Hines Furlong Line Inc., the expansion-minded operator/charterer of boats and barges, recently acquired three towboats and has others under construction. The boats that it bought are the mvs. Mountain State, Robert D. Byrd and Scout. Hines renamed and repainted them to include its distinctive flying “H” logo.
One of the boats Hines Furlong bought, the Mountain State, is a 166-foot, 6,000 hp. towboat, previously owned by AEP River Operations. It is a twin-screw vessel with kort nozzles that was built in 2009 by Quality Shipyards. Presently at work in the company’s fully found charter trade on the Ohio and Mississippi rivers, the boat was renamed Porter J. Furlong, after “my four-year-old son,” said owner Kent Furlong.
Additionally, Hines purchased the Robert D. Byrd from American Commercial Barge Line and renamed it the Tim P. Studdert. Also built by Quality Shipyards, but in 1998, the 180-foot, twin-screw towboat has 8,000 hp. and kort nozzles. Its namesake is president of Buffalo Marine Service and “one of my closest friends,” said Furlong. “It is the tallest vessel in our fleet,” he added, which is fitting “since Tim is 6 feet, 7 inches.” Hines Furlong has the boat working in its fully found charter trade on the Lower Mississippi River.
Lastly, Hines Furlong added the Old Hickory, formerly the Scout, to work as a harbor boat in either Clarksville or Nashville, Tenn. Previously owned by Harley Marine Services, it is a 76-foot, 2,000 hp. towboat built by Raymond & Associates in 2011. It will be “ready to enter service in a few weeks, after shipyard work is complete,” Furlong said.

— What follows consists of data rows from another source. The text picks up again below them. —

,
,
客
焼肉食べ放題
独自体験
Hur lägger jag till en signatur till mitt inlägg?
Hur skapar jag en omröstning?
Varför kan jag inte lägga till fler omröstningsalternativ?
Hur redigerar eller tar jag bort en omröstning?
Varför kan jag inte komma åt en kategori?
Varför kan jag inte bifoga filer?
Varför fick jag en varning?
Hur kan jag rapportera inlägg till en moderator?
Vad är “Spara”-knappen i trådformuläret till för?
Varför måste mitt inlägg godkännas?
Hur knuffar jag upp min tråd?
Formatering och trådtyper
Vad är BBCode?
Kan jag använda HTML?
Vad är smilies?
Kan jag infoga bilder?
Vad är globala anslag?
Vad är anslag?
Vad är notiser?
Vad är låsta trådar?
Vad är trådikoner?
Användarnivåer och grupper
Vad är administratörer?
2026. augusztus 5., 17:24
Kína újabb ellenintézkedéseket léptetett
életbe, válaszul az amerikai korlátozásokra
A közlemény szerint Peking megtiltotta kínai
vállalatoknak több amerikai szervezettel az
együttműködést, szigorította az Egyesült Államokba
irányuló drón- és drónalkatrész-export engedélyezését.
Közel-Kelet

In addition, the burgeoning enterprise is building 2,000, 4,000 and 6,000 hp. boats at four different shipyards, said Furlong. Slated for delivery in the fourth quarter of this year and throughout 2020, they are being built with Tier III engine packages, he said.
Hines Furlong Line, which has its corporate office in Nashville and an operations base in Paducah, presently operates 13 towboats ranging from 3,600 hp. to 8,000 hp. and several harbor boats, all engaged in either third party towing and fleeting on the Cumberland River or fully found charters on other rivers, Furlong said. “The leased fleet is presently comprised of 55 tank barges and four towboats,” he said. The growing company currently employs 260 professional mariners and shoreside personnel.
Caption for top photo: The mv. Tim P. Studdert was formerly the Robert D. Byrd of American Commercial Barge Line.